**DATA EXTRACT**.
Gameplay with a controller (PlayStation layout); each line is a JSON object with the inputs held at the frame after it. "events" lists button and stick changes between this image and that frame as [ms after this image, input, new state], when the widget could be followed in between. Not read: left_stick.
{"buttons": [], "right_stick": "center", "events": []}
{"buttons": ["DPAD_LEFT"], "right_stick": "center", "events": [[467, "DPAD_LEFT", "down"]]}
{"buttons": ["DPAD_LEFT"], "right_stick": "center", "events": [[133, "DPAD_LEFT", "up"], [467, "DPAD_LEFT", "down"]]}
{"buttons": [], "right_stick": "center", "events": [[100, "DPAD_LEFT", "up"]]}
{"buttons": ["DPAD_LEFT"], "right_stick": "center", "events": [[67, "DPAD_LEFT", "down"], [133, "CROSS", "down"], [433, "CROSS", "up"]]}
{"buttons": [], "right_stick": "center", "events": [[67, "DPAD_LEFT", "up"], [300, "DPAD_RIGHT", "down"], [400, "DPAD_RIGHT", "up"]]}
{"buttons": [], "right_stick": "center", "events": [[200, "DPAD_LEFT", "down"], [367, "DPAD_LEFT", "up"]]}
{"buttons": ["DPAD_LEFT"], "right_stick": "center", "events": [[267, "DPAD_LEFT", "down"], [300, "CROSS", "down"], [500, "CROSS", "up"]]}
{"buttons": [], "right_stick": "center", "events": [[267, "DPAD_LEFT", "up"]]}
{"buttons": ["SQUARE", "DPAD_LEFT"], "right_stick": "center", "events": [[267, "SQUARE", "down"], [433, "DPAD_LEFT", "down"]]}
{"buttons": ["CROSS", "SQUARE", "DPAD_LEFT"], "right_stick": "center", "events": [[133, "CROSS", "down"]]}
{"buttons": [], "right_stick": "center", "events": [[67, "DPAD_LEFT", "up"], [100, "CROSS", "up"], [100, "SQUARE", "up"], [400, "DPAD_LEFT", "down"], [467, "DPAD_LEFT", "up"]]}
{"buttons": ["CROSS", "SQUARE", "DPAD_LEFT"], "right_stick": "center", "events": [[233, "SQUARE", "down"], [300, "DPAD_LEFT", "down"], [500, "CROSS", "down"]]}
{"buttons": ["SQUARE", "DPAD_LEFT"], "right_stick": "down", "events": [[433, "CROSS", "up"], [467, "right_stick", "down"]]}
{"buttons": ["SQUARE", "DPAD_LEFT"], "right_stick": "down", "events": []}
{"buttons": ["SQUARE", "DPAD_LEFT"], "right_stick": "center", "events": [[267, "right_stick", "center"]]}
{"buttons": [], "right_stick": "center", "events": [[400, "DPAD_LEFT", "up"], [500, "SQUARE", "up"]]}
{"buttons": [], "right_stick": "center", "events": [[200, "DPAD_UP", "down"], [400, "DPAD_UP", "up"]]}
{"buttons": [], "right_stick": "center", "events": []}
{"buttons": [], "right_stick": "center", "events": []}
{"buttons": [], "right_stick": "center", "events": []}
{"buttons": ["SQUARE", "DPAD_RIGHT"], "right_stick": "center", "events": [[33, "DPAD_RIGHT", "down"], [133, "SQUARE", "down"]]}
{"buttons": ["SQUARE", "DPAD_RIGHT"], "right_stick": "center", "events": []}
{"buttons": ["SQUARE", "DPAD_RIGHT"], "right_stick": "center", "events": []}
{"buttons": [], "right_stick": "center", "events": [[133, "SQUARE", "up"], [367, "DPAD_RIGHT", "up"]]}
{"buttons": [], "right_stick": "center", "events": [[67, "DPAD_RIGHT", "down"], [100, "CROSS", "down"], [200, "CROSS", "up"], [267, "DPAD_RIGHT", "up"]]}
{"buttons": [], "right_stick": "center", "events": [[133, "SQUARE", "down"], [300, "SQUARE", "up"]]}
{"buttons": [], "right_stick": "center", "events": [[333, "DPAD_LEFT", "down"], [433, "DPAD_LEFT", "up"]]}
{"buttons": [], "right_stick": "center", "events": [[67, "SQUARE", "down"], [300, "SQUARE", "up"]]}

**DESCRIPTION OF THE TASK**.
Reproduce every line of the records containing the string "CROSS".

**RESPONSE TO THE TASK**.
{"buttons": ["DPAD_LEFT"], "right_stick": "center", "events": [[67, "DPAD_LEFT", "down"], [133, "CROSS", "down"], [433, "CROSS", "up"]]}
{"buttons": ["DPAD_LEFT"], "right_stick": "center", "events": [[267, "DPAD_LEFT", "down"], [300, "CROSS", "down"], [500, "CROSS", "up"]]}
{"buttons": ["CROSS", "SQUARE", "DPAD_LEFT"], "right_stick": "center", "events": [[133, "CROSS", "down"]]}
{"buttons": [], "right_stick": "center", "events": [[67, "DPAD_LEFT", "up"], [100, "CROSS", "up"], [100, "SQUARE", "up"], [400, "DPAD_LEFT", "down"], [467, "DPAD_LEFT", "up"]]}
{"buttons": ["CROSS", "SQUARE", "DPAD_LEFT"], "right_stick": "center", "events": [[233, "SQUARE", "down"], [300, "DPAD_LEFT", "down"], [500, "CROSS", "down"]]}
{"buttons": ["SQUARE", "DPAD_LEFT"], "right_stick": "down", "events": [[433, "CROSS", "up"], [467, "right_stick", "down"]]}
{"buttons": [], "right_stick": "center", "events": [[67, "DPAD_RIGHT", "down"], [100, "CROSS", "down"], [200, "CROSS", "up"], [267, "DPAD_RIGHT", "up"]]}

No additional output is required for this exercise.